▸ 抜粋

今日今年初のセミの鳴き声を聞き、夏の到来を実感したももこです。

今週読んだ一冊は、『私が語りはじめた彼は』著:三浦しをん です。

心に残った文↓
そしてこのひとはいま、生臭い男女の世界の敗戦者となり、暗い森から静かに去っていこうとしている。彼女は広々とした草原を一人で歩く。その足もとに、さびしく乾いた骸が点々と転がることを自覚しながら。それでも胸の内に、この世で一番醜く美しい結晶を抱えたままで。

私が語りはじめた彼は

愛でもなく、打算でもなく。花を咲かせては散らし、葉を繁らせては落とす植物のように、気の狂いそうな繰り返しの中で生きていく。いつか変化をやめるそのときまで。それだけが、私の選んだことなのだ。

私が語りはじめた彼は

すべて順調ってわけじゃないが、少なくとも不幸ではない。まあまあ幸せといってもいいかもしれない。
だけど俺の心のどこかに、滅んでしまった世界はいつもある。俺はその場所の存在に、ふとした拍子に気づかされる。アパートで一人、テレビを見ながら風呂上りのビールを飲んでいるときや、オレンジ色のライトに照らされた夜の高速道路を、ラジオを聞きながらトラックで走っているときなんかに。

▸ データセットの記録
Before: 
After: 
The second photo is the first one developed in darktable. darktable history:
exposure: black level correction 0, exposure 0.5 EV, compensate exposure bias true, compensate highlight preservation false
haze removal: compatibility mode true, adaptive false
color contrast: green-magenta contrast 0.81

▸ 課題一覧
1. 上のリストの全行を、一字一句変えずに複製すること。
2. 『私が語りはじめた彼は』を紹介する上の抜粋の続きを、最後の文の後から引き取って書くこと。

▸ 解答
1.
Before: 
After: 
The second photo is the first one developed in darktable. darktable history:
exposure: black level correction 0, exposure 0.5 EV, compensate exposure bias true, compensate highlight preservation false
haze removal: compatibility mode true, adaptive false
color contrast: green-magenta contrast 0.81

2.
私が語りはじめた彼は

感想↓
三浦しをんさんのこの小説は、6年まえにも一度読んだ記憶があるが、このような内容であったことは全く忘れていた。
大学教授(村上氏)をめぐる周りの波乱万丈恋愛物語なのだが、何より一番怖いのが、周りをこんなにも翻弄させておいて、当の本人は全く気が付いていないということだ。彼の妻、息子、娘・・・。たくさんの人を悲しい気持ちにさせておきながら、当の本人はどのような心持で愛を育んでいるのだろうか。
この小説を読んで、大人の恋愛について深く考えさせられた。
私の中では、結婚したら、子供もいるのだとしたら不倫なんてしないものだと勝手に思い込んでいた。だけど、独身時代の名残や不完全燃焼のまま結婚するとこのような結末にもなってしまうのだろうか。
特に男のひとは簡単に家庭を顧みない行動をしてしまうのかもしれない。
実際私の父親もそのようなことがあるし、もう私は一人の人間だしということで諦めているのだが・・・。
周りが許すというか、「彼も一人の人間なのだから」と悟りの境地に行くかは周りしだいですよね・・・。(急)
なんか最近思うことあって(本と若干話題ずれます)
人を変えることは無理ですよね。だれもがこの世界の主人公なんだから、いろんな考えを持っていて普通ですよね。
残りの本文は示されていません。